Supporting Data: The Impact of Complexity on FTA Utilization
Studies by various trade bodies, including the International Chamber of Commerce (ICC) and the World Trade Organization (WTO), indicate that "Rule of Origin" compliance is the single greatest barrier to FTA utilization. While a trade deal might offer a 10% reduction in tariffs, the administrative cost of proving origin can often reach 3% to 5% of the total value of the goods.
When certification processes become too complex—as seen with the new authentication requirements—the "utilization rate" of the FTA often drops. For example, if the time required to register and authenticate a statement on origin exceeds the shipping window, or if the risk of a 20-day delay (as stipulated in the EU-India provisional text) is too high, businesses may opt to pay the full tariff simply to ensure supply chain certainty. This "compliance tax" effectively reduces the economic benefit of the free trade agreement.

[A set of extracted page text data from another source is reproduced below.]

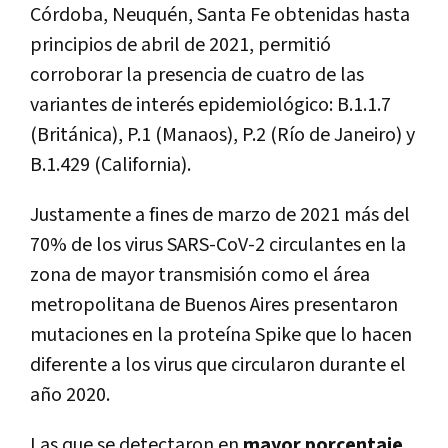
Córdoba, Neuquén, Santa Fe obtenidas hasta
principios de abril de 2021, permitió
corroborar la presencia de cuatro de las
variantes de interés epidemiológico: B.1.1.7
(Británica), P.1 (Manaos), P.2 (Río de Janeiro) y
B.1.429 (California).
Justamente a fines de marzo de 2021 más del
70% de los virus SARS-CoV-2 circulantes en la
zona de mayor transmisión como el área
metropolitana de Buenos Aires presentaron
mutaciones en la proteína Spike que lo hacen
diferente a los virus que circularon durante el
año 2020.
Las que se detectaron en
mayor porcentaje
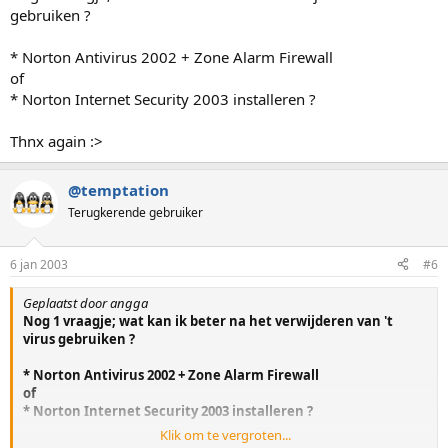
gebruiken ?
* Norton Antivirus 2002 + Zone Alarm Firewall
of
* Norton Internet Security 2003 installeren ?
Thnx again :>
@temptation
Terugkerende gebruiker
6 jan 2003
#6
Geplaatst door angga
Nog 1 vraagje; wat kan ik beter na het verwijderen van 't
virus gebruiken ?
* Norton Antivirus 2002 + Zone Alarm Firewall
of
* Norton Internet Security 2003 installeren ?
Klik om te vergroten...
Thnx again :>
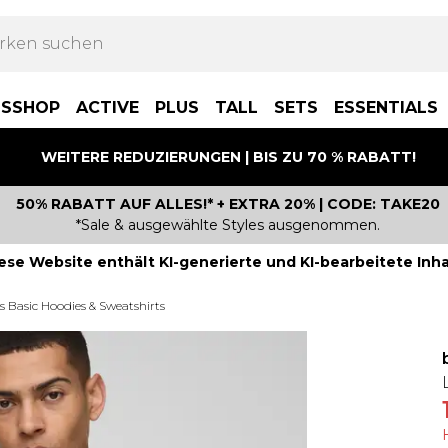
BSSHOP
ACTIVE
PLUS
TALL
SETS
ESSENTIALS
WEITERE REDUZIERUNGEN | BIS ZU 70 % RABATT!
50% RABATT AUF ALLES!* + EXTRA 20% | CODE: TAKE20
*Sale & ausgewählte Styles ausgenommen.
ese Website enthält KI-generierte und KI-bearbeitete Inha
s Basic Hoodies & Sweatshirts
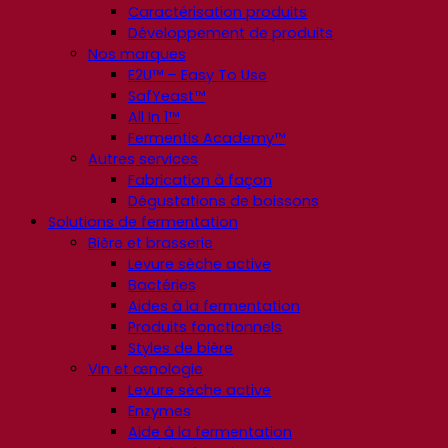
Caractérisation produits
Développement de produits
Nos marques
E2U™ – Easy To Use
SafYeast™
All In 1™
Fermentis Academy™
Autres services
Fabrication à façon
Dégustations de boissons
Solutions de fermentation
Bière et brasserie
Levure sèche active
Bactéries
Aides à la fermentation
Produits fonctionnels
Styles de bière
Vin et œnologie
Levure sèche active
Enzymes
Aide à la fermentation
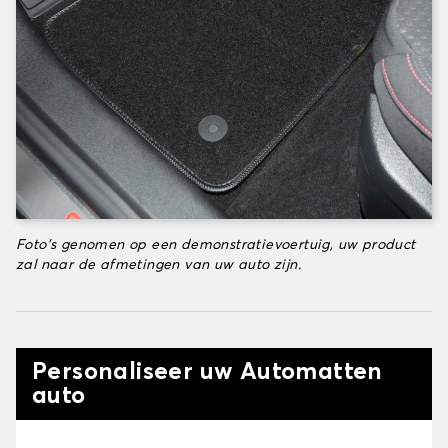
Foto's genomen op een demonstratievoertuig, uw product
zal naar de afmetingen van uw auto zijn.
Personaliseer uw Automatten
auto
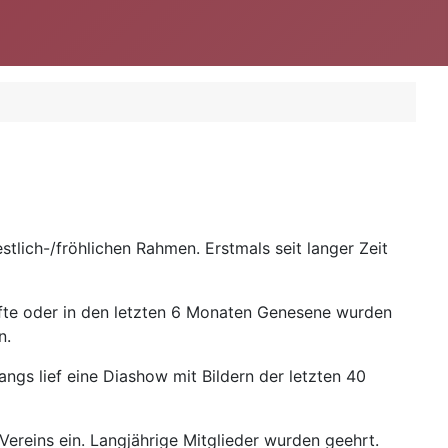
tlich-/fröhlichen Rahmen. Erstmals seit langer Zeit
pfte oder in den letzten 6 Monaten Genesene wurden
n.
ngs lief eine Diashow mit Bildern der letzten 40
ereins ein. Langjährige Mitglieder wurden geehrt.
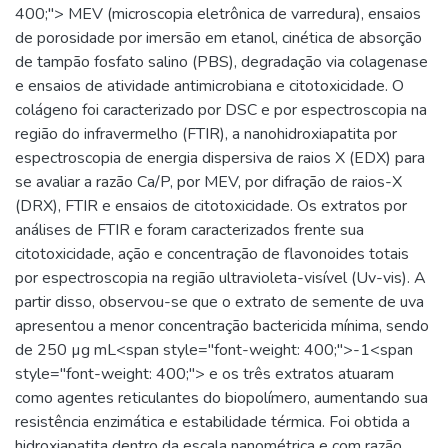
400;"> MEV (microscopia eletrônica de varredura), ensaios
de porosidade por imersão em etanol, cinética de absorção
de tampão fosfato salino (PBS), degradação via colagenase
e ensaios de atividade antimicrobiana e citotoxicidade. O
colágeno foi caracterizado por DSC e por espectroscopia na
região do infravermelho (FTIR), a nanohidroxiapatita por
espectroscopia de energia dispersiva de raios X (EDX) para
se avaliar a razão Ca/P, por MEV, por difração de raios-X
(DRX), FTIR e ensaios de citotoxicidade. Os extratos por
análises de FTIR e foram caracterizados frente sua
citotoxicidade, ação e concentração de flavonoides totais
por espectroscopia na região ultravioleta-visível (Uv-vis). A
partir disso, observou-se que o extrato de semente de uva
apresentou a menor concentração bactericida mínima, sendo
de 250 µg mL<span style="font-weight: 400;">-1<span
style="font-weight: 400;"> e os três extratos atuaram
como agentes reticulantes do biopolímero, aumentando sua
resistência enzimática e estabilidade térmica. Foi obtida a
hidroxiapatita dentro da escala nanométrica e com razão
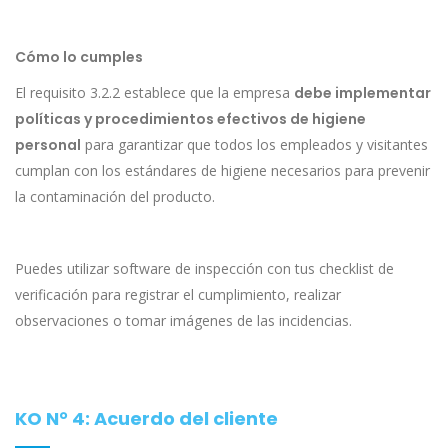
Cómo lo cumples
El requisito 3.2.2 establece que la empresa
debe implementar
políticas y procedimientos efectivos de higiene
personal
para garantizar que todos los empleados y visitantes
cumplan con los estándares de higiene necesarios para prevenir
la contaminación del producto.
Puedes utilizar software de inspección con tus checklist de
verificación para registrar el cumplimiento, realizar
observaciones o tomar imágenes de las incidencias.
KO N° 4: Acuerdo del cliente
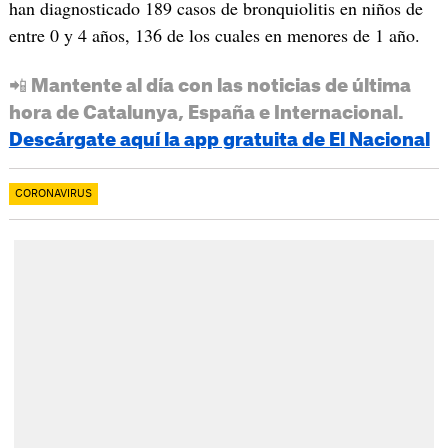
han diagnosticado 189 casos de bronquiolitis en niños de
entre 0 y 4 años, 136 de los cuales en menores de 1 año.
📲 Mantente al día con las noticias de última
hora de Catalunya, España e Internacional.
Descárgate aquí la app gratuita de El Nacional
CORONAVIRUS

Official Responses and Industry Reactions
While customs authorities in the UK and EU emphasize that these measures are necessary to combat fraud and protect domestic industries, industry groups have expressed caution. The International Chamber of Commerce has been a vocal proponent of digitizing these processes but warns against "digital fragmentation," where every trade partner requires a different IT system or registration portal.

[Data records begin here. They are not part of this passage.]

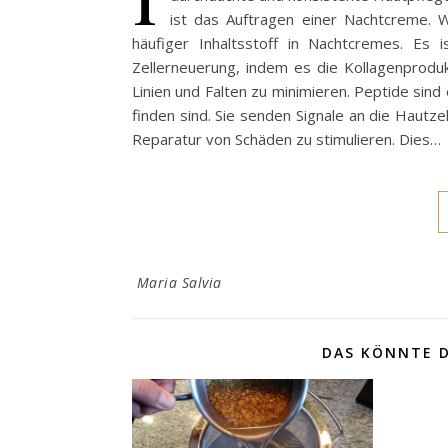
ist das Auftragen einer Nachtcreme. W
häufiger Inhaltsstoff in Nachtcremes. Es i
Zellerneuerung, indem es die Kollagenproduk
Linien und Falten zu minimieren. Peptide sind
finden sind. Sie senden Signale an die Hautz
Reparatur von Schäden zu stimulieren. Dies…
Maria Salvia
DAS KÖNNTE D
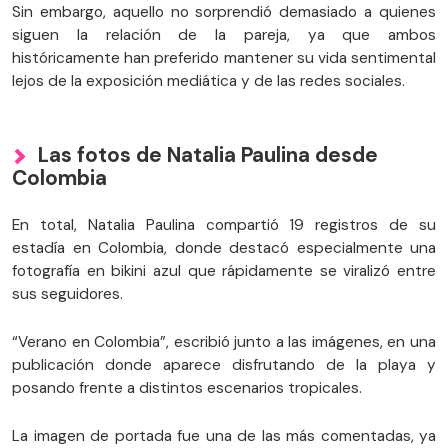
Sin embargo, aquello no sorprendió demasiado a quienes
siguen la relación de la pareja, ya que ambos
históricamente han preferido mantener su vida sentimental
lejos de la exposición mediática y de las redes sociales.
Las fotos de Natalia Paulina desde
Colombia
En total, Natalia Paulina compartió 19 registros de su
estadía en Colombia, donde destacó especialmente una
fotografía en bikini azul que rápidamente se viralizó entre
sus seguidores.
“Verano en Colombia”, escribió junto a las imágenes, en una
publicación donde aparece disfrutando de la playa y
posando frente a distintos escenarios tropicales.
La imagen de portada fue una de las más comentadas, ya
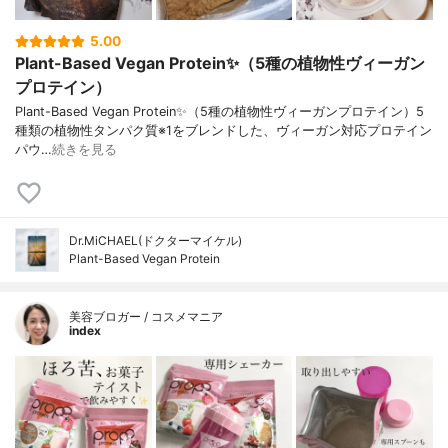
5.00
Plant-Based Vegan Protein✨（5種の植物性ヴィーガン
プロテイン）
Plant-Based Vegan Protein✨（5種の植物性ヴィーガンプロテイン）5
種類の植物性タンパク質※1をブレンドした、ヴィーガン対応プロテイン
パウ…
続きを見る
Dr.MiCHAEL(ドクターマイケル)
Plant-Based Vegan Protein
美容ブロガー / コスメマニア
index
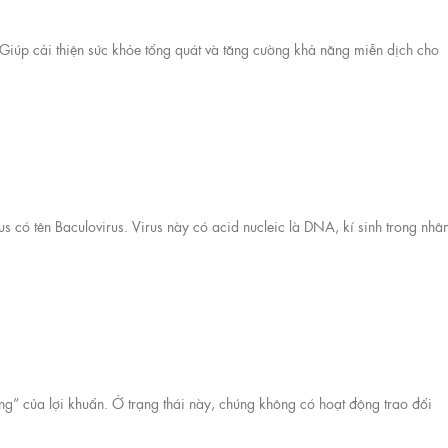
 Giúp cải thiện sức khỏe tổng quát và tăng cường khả năng miễn dịch cho
 có tên Baculovirus. Virus này có acid nucleic là DNA, kí sinh trong nhân
đông” của lợi khuẩn. Ở trạng thái này, chúng không có hoạt động trao đổi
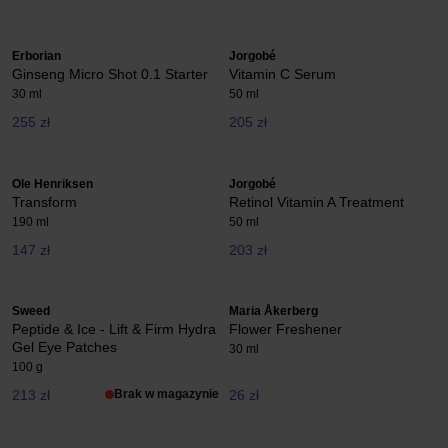
Erborian
Jorgobé
Ginseng Micro Shot 0.1 Starter
Vitamin C Serum
30 ml
50 ml
255 zł
205 zł
Ole Henriksen
Jorgobé
Transform
Retinol Vitamin A Treatment
190 ml
50 ml
147 zł
203 zł
Sweed
Maria Åkerberg
Peptide & Ice - Lift & Firm Hydra
Flower Freshener
Gel Eye Patches
30 ml
100 g
213 zł
Brak w magazynie
26 zł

The ICC’s Genesis system is one private-sector response to this challenge, acting as a quality control tool that allows chambers of commerce to support exporters in their self-certification efforts. By providing a layer of verification that aligns with international standards, the ICC hopes to harmonize how origin is reported and checked.
Trade experts, including Anna Jerzewska of Trade and Borders, have noted that the "instant" nature of self-certification is being eroded. The requirement for exporters to wait for notification of successful authentication before shipping goods represents a "significant departure" from established norms. Analysts suggest that for these systems to work, local customs authorities must provide "business-friendly and timely guidance" to prevent widespread trade disruption during the initial implementation phases.

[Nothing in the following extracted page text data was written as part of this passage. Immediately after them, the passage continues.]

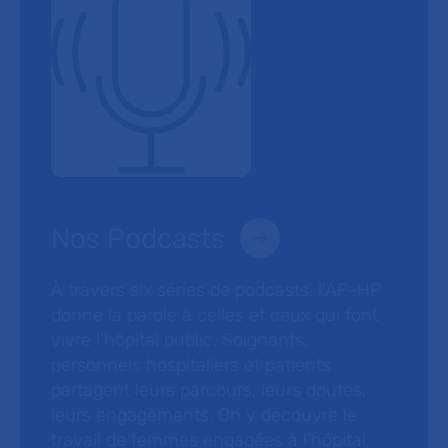
Nos Podcasts
À travers six séries de podcasts, l’AP-HP
donne la parole à celles et ceux qui font
vivre l’hôpital public. Soignants,
personnels hospitaliers et patients
partagent leurs parcours, leurs doutes,
leurs engagements. On y découvre le
travail de femmes engagées à l’hôpital,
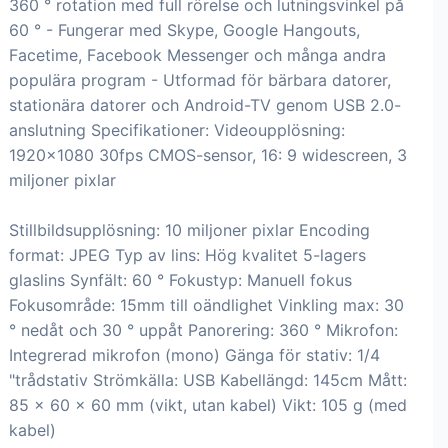
360 ° rotation med full rörelse och lutningsvinkel på
60 ° - Fungerar med Skype, Google Hangouts,
Facetime, Facebook Messenger och många andra
populära program - Utformad för bärbara datorer,
stationära datorer och Android-TV genom USB 2.0-
anslutning Specifikationer: Videoupplösning:
1920x1080 30fps CMOS-sensor, 16: 9 widescreen, 3
miljoner pixlar
Stillbildsupplösning: 10 miljoner pixlar Encoding
format: JPEG Typ av lins: Hög kvalitet 5-lagers
glaslins Synfält: 60 ° Fokustyp: Manuell fokus
Fokusområde: 15mm till oändlighet Vinkling max: 30
° nedåt och 30 ° uppåt Panorering: 360 ° Mikrofon:
Integrerad mikrofon (mono) Gänga för stativ: 1/4
"trådstativ Strömkälla: USB Kabellängd: 145cm Mått:
85 x 60 x 60 mm (vikt, utan kabel) Vikt: 105 g (med
kabel)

Broader Implications for Global Trade
The rise of origin authentication is part of a broader trend toward the digitalization of the "Border of the Future." As nations move toward "Single Window" systems, where all trade data is submitted through a single portal, the authentication of origin will likely become automated.
We are entering an era where data interoperability is the primary goal. If a UK exporter’s registration in an HMRC database can be instantly verified by Indian Customs via an API (Application Programming Interface), the 20-day delays currently feared could be reduced to seconds. However, until such global interoperability is achieved, the current "patchwork" of national IT systems—from the EU’s REX to South Korea’s EODES—will continue to create hurdles for exporters.
Ultimately, the shift from simple self-certification to authenticated statements reflects a global trade environment that prizes security and compliance over pure speed. For businesses, the message is clear: the days of the "one-sentence" origin declaration are over. Success in the modern trade landscape will require a deep technical understanding of Rules of Origin, a robust digital infrastructure, and a proactive approach to supply chain transparency. Those who fail to adapt to these new authentication standards risk not only financial penalties but also a total loss of competitiveness in some of the world’s fastest-growing markets.